State Department Establishes New Bureau of Conflict and Stabilization Operations - DoS Press Release.
On Monday, November 21, the U.S. Department of State established a new Bureau of Conflict and Stabilization Operations (CSO) to focus on conflict prevention, crisis response, and stabilization activities.
CSO will seek to:
- Get ahead of change. While the scale and types of future crises cannot be predicted, the complex nature and cascading effects of 21st century challenges require a future-oriented State Department. CSO will support the State Department’s ability to anticipate major security challenges by providing timely, operational solutions.
- Drive an integrated response. CSO will build integrated approaches to conflict prevention and stabilization by linking analysis, planning resources, operational solutions, and active learning and training. The bureau will call on the expertise in the Civilian Response Corps to rapidly deploy to areas of instability to bring the right mix of expertise to each unique situation.
- Leverage partnerships. CSO will work with a range of non-governmental and international partners to prevent conflict, address sources of violence, build on existing resiliencies, and promote burden-sharing. In particular, CSO will encourage greater involvement of local civil society – including women, youth, and the media – to prevent and respond to conflict.

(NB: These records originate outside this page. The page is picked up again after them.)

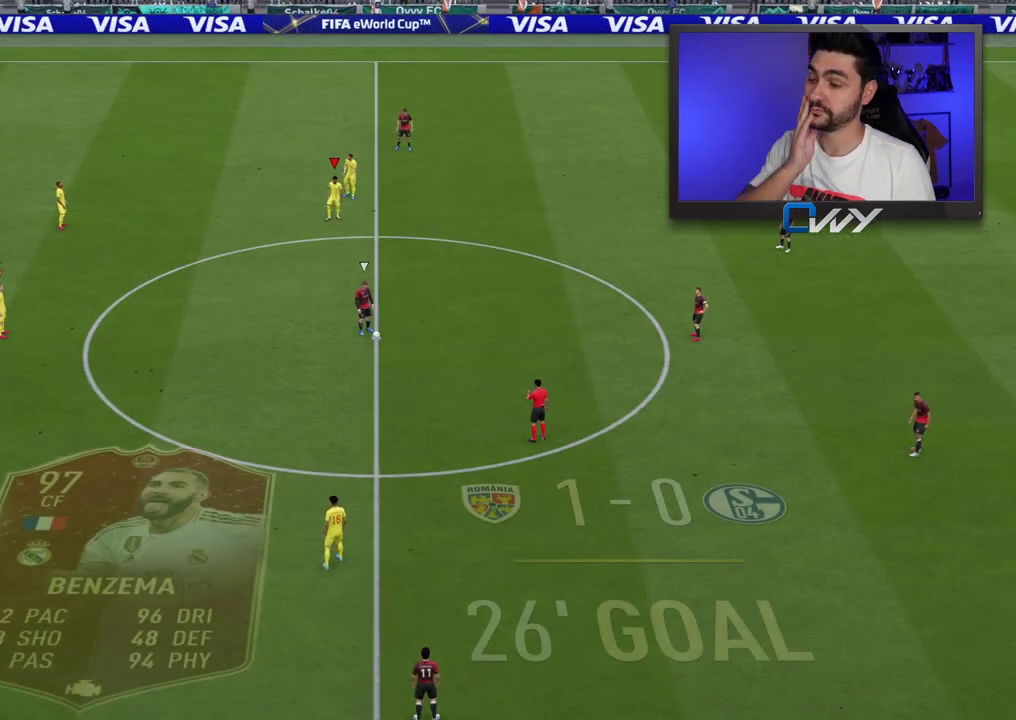
{"buttons": [], "left_stick": "center", "right_stick": "down-right", "events": [[467, "right_stick", "down-right"]]}
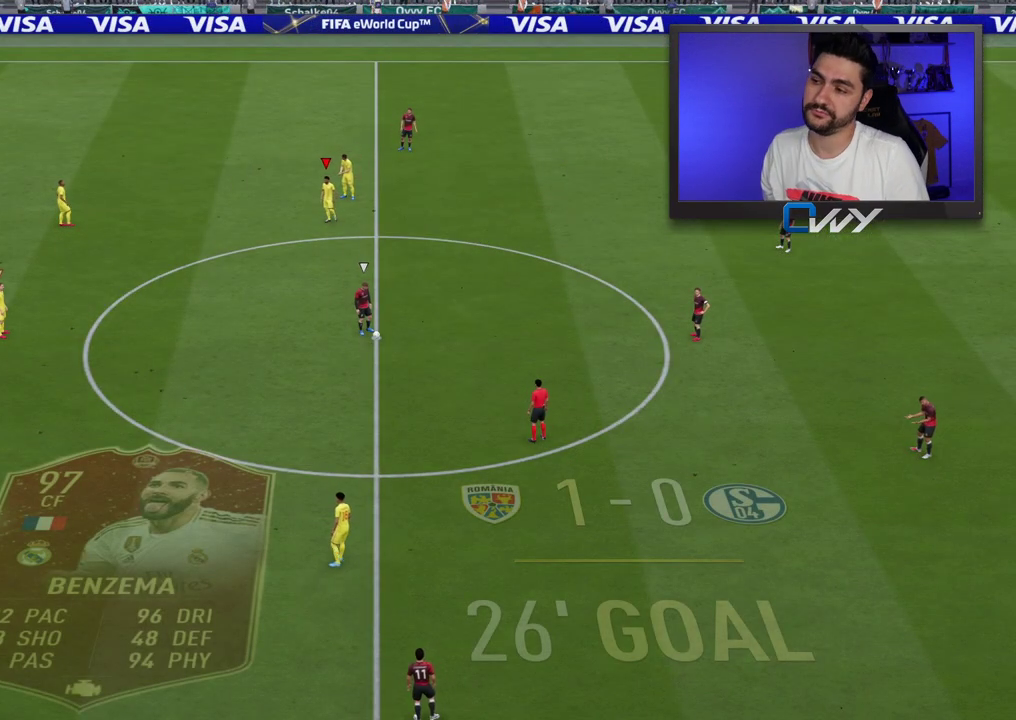
{"buttons": ["L2"], "left_stick": "up", "right_stick": "center", "events": [[67, "right_stick", "center"], [150, "left_stick", "up"], [317, "L2", "down"]]}
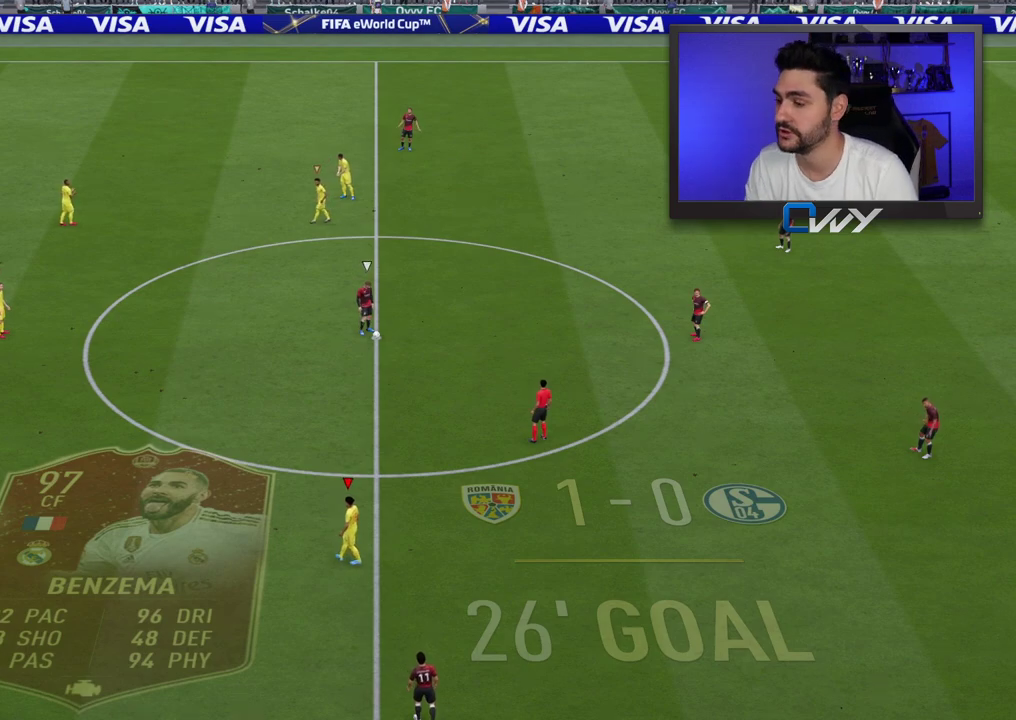
{"buttons": ["L2"], "left_stick": "up-left", "right_stick": "center", "events": [[317, "left_stick", "up-left"]]}
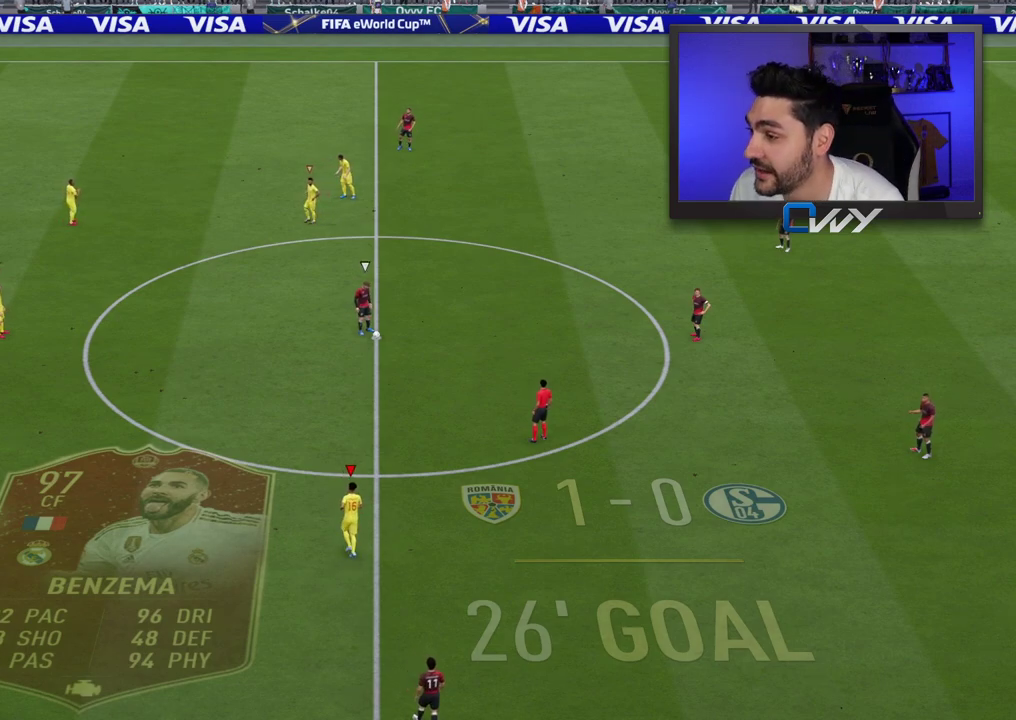
{"buttons": [], "left_stick": "left", "right_stick": "center", "events": [[17, "L2", "up"], [17, "left_stick", "center"], [133, "L1", "down"], [267, "L1", "up"], [350, "left_stick", "left"]]}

The new bureau subsumes the Office of the Coordinator for Reconstruction and Stabilization and builds upon the expertise of the Civilian Response Corps.
Comments
I hope that some military types (field grades and above as well as senior NCOs) are afforded the opportunity to serve a tour in this new organization. They can bring in their operational experience to help develop operational solutions and learn something about "diplomatic" techniques to crisis response & conflict resolution that may prove helpful to our military forces in future operations.
I have seen three of their assessments, and all were good products that could be useful to planners. If State leverages their own resources (authorities, civilian response corps, etc.) they'll be capable of responding in a limited fashion (which often is all that is needed to prevent a conflict). The Country Team can (will they?) take this information and change their MSRP (their country plan) to address the conflict drivers and strengthen the mitigation drivers. DOD can also incorporate their information and advice to inform planning efforts. I suspect they'll have the same challenges that many planners have, and that is how do you operationalize a plan? They have little to no authority to compell people to do anything, so the best they can do is coordinate their results and ask people to pitch in to help address problem areas.
Two things come to mind here: Will they have authorities and will they have resources? Must have both or this effort will fail. Simply being a "coordinating activity" does not cut it, especially in times of diminishing budgets. That said, I really do wish them success as cynical as many of us have become of worthy efforts that have died on the vine.
It all sounds very lovely, but the cynic in me has to wonder how exactly all of this is to be achieved, and by whom. In particular I wonder who is to assess and determine "the right mix of expertise" for each situation. Do they actually propose to recruit - and listen to - area specialists?
We will wait and see, I suppose, and hope to be pleasantly surprised.